In a letter sent to prime minister David Cameron this morning, FTA chief executive David Wells wrote: “FTA is concerned that the importance of air freight is being overlooked.

“It is a common misconception that air cargo is a minor traffic used only for very high value or urgent items. In actual fact, 80% of freight is carried in the holds of scheduled passenger aircraft using Heathrow Airport.

The letter concludes: “Whereas passengers could be persuaded to use a different airport, the diminution of Heathrow as an international air cargo hub favours neither the country nor the economy.”

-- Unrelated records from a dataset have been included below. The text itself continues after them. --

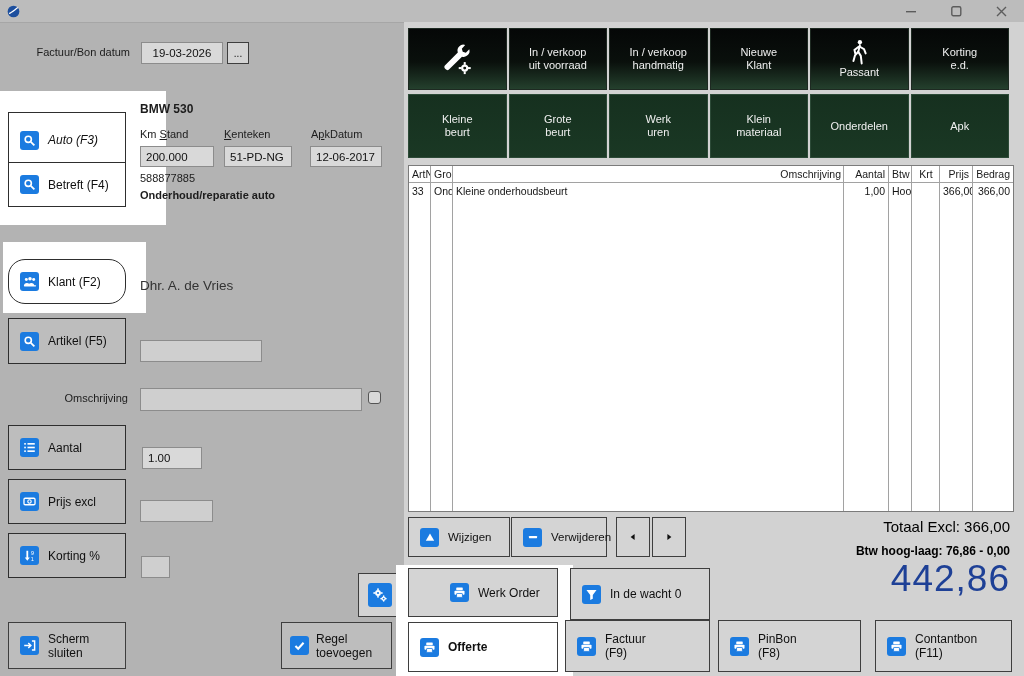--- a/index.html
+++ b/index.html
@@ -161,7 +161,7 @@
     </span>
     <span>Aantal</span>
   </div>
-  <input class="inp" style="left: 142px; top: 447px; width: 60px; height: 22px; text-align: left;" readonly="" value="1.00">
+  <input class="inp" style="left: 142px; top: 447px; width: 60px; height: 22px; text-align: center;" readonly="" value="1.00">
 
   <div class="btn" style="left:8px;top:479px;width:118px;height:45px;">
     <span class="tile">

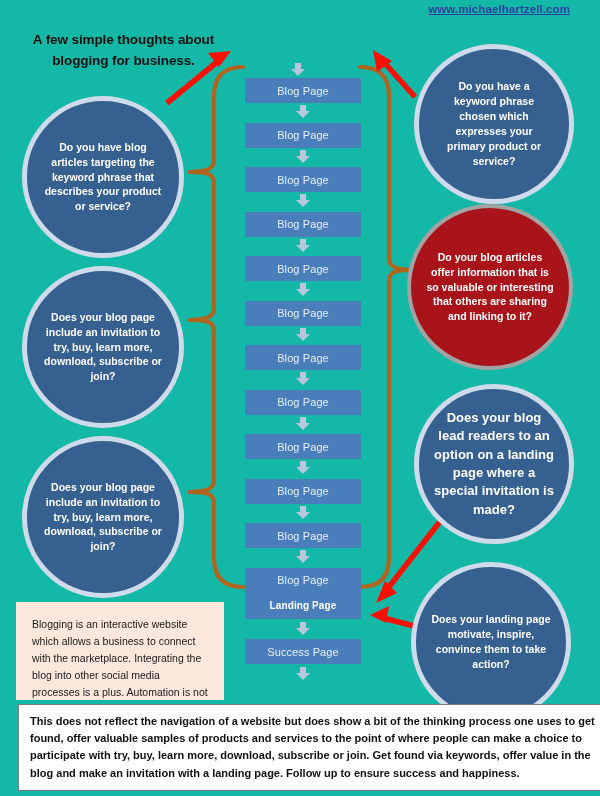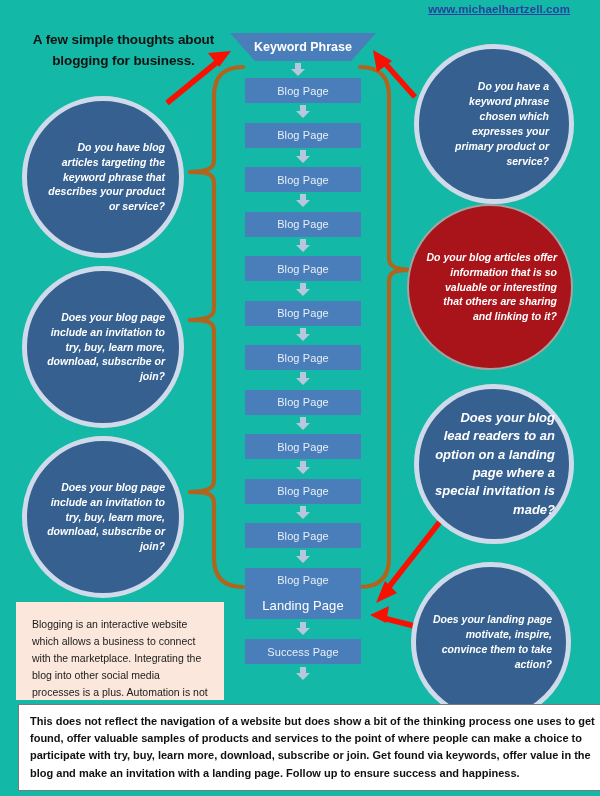--- a/index.html
+++ b/index.html
@@ -196,9 +196,6 @@
   <a class="site-link" href="#">www.michaelhartzell.com</a>
   <div class="headline">A few simple thoughts about blogging for business.</div>
 
-  <div class="trapezoid" style="left:230px; top:33px; width:146px; height:28px;">
-    <span>Keyword Phrase</span>
-  </div>
 
   <div class="connector" style="left:291px; top:63px;">
     <div class="stem"></div>

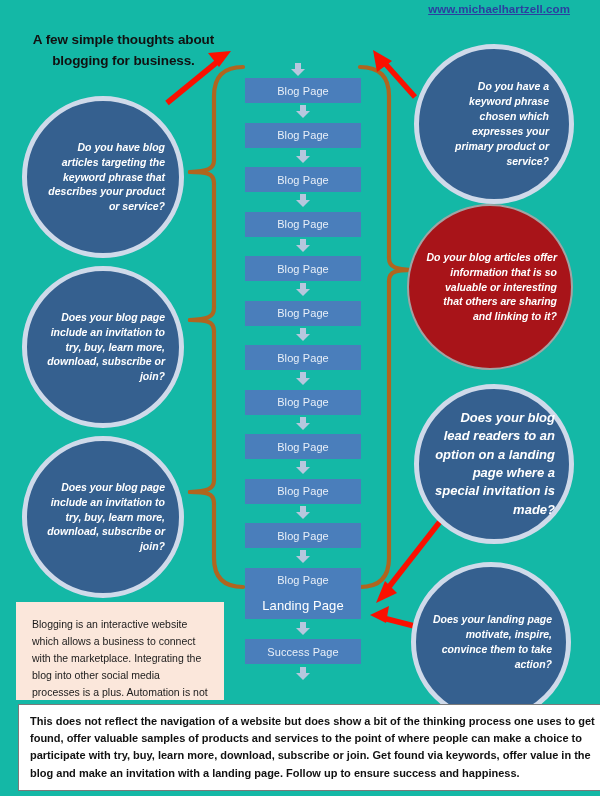--- a/index.html
+++ b/index.html
@@ -50,9 +50,8 @@
     display:flex;
     align-items:center;
     justify-content:center;
-    text-align:right;
+    text-align:center;
     color:#ffffff;
-    font-style:italic;
     font-weight:bold;
     line-height:1.42;
     padding:10px 14px;

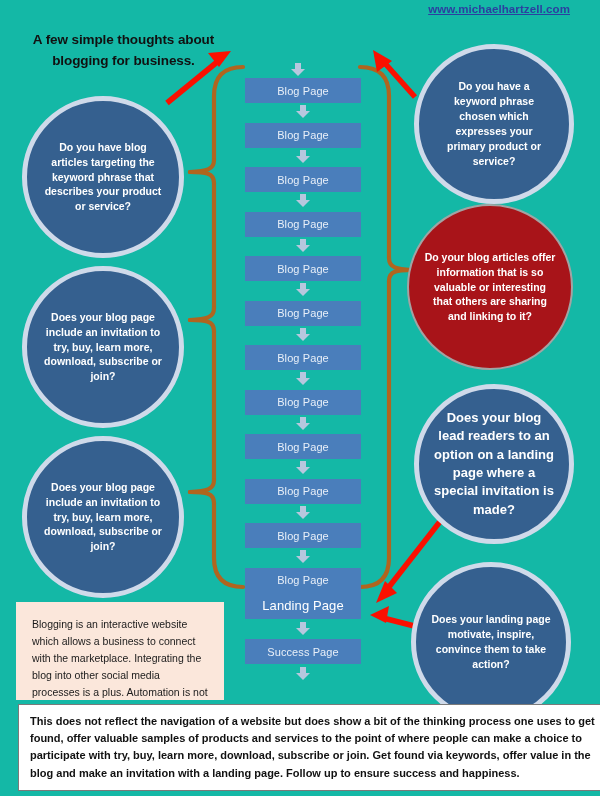--- a/index.html
+++ b/index.html
@@ -57,7 +57,7 @@
     padding:10px 14px;
   }
   .bubble.blue{ background:#35608f; border:5px solid #cfdaea; }
-  .bubble.red { background:#a81419; border:2px solid #a3a3a3; }
+  .bubble.red { background:#a81419; border:4px solid #a3a3a3; }
   .bubble span{ display:block; }
 
   

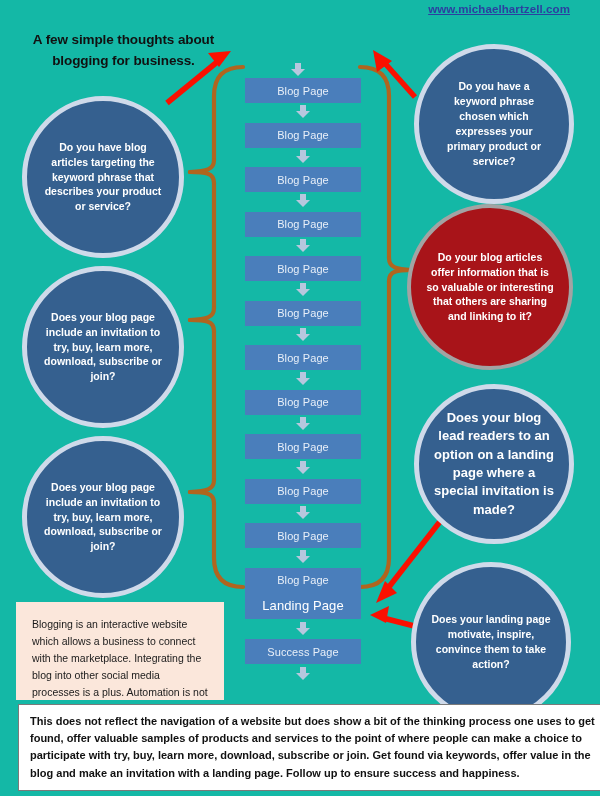--- a/index.html
+++ b/index.html
@@ -74,8 +74,8 @@
   }
   .flowbox.emphasis{
     color:#ffffff;
-    font-weight:normal;
-    font-size:13px;
+    font-weight:bold;
+    font-size:10px;
   }
   .trapezoid{
     position:absolute;

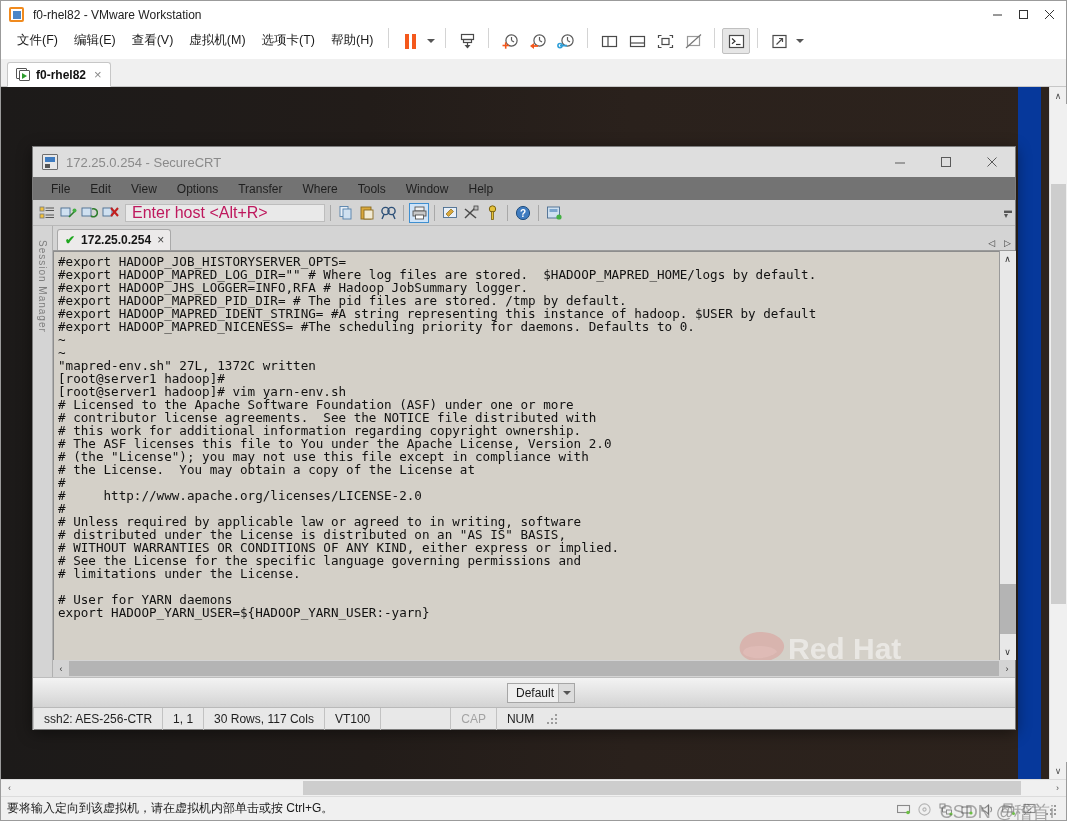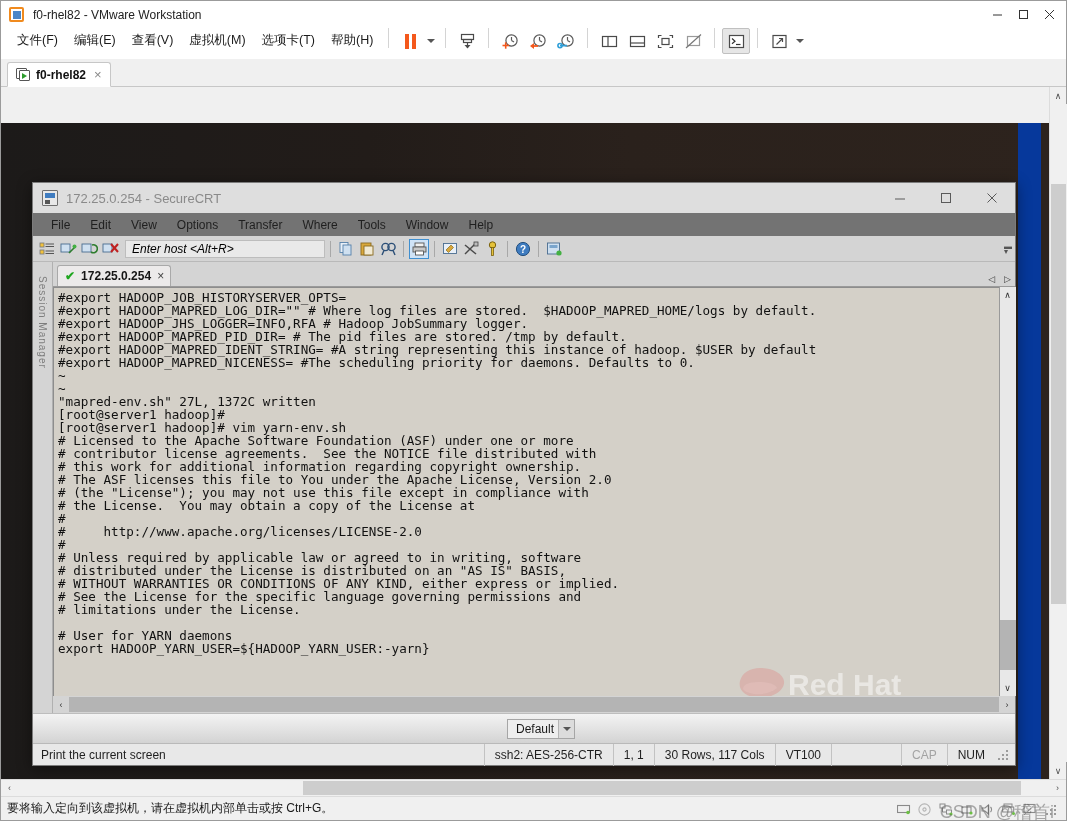--- a/index.html
+++ b/index.html
@@ -158,7 +158,6 @@
     flex: 1 1 auto;
     background: #201a18;
     overflow: hidden;
-    margin-top: 36px;
   }
   .rhel-bg {
     position: absolute; inset: 0;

The government is reportedly considering ignoring recommendations to be put forward by the Davies Commission, set up three years ago (at the behest of the same government) to analyse UK airport capacity. The commission is expected to announce its findings – likely to recommend Heathrow expansion – by the end of this month.

Heathrow, which has long failed to impress the cargo community while offering the best connections for freight, has recently raised its game considerably. Last month it appointed Nick Platts, formerly head of ground operations, to head its cargo operations. It has also engaged Seabury to help analyse its operations – news that has been welcomed by the freight community.

“London Heathrow needs a proper strategy – it’s got to play a lot of catch-up,” acknowledged a senior UK airline cargo executive. “Some customers will divert traffic from LHR to avoid using it, as the cost is really high. It needs massive investment.”

Heathrow itself has also acknowledged that it is lagging behind its continental rivals.

At the recent Multimodal event in Birmingham, Mr Platts noted the challenges ahead. “We’ve lost ground to our competitors over time and will continue to lose ground unless we do something about it,” he said.

He admitted it could take five or six hours to process imports, with exports needing as much as nine hours to go through the airport.

Heathrow is the UK’s largest gateway, calculated by value of trade, and accounts for 12% of EU air freight by value, when operating at 98% capacity.

“Three runways would change the opportunity quite substantially,” Mr Platts said. “[But] our capacity shortage won’t change in a two-runway world. We don’t have enough real estate or the ability to build sheds. The best we can do is a coat of paint, improve our processes and use off-airport capacity.”

The previous coalition government had told the commission not to report until after the election. With the sudden demise of the Liberal Democrat party from government, some of the opposition to airport expansion has been removed – but environmental and noise groups continue to express concern.

And UK airports have become more of a hot topic since the election. Anti-EU and anti-immigration party UKIP took control of Thanet Council, home to Manston Airport, and together with local Conservative MPs want to turn it back into an airport. They are planning a compulsory purchase order to develop it as a freight airport with US private equity firm River Oak. Its current owners want to turn the site into housing, offices, factories and leisure facilities, creating 4,000 jobs.

River Oak believes it can deliver an operating profit within 18 months and employ as many as 2,000 people within two years.

A report released recently by Kent County Council claimed Manston Airport had incurred losses of more than £100m in its 16 years of private ownership, and was losing £100,000 a week before it was closed last year with the loss of 150 jobs.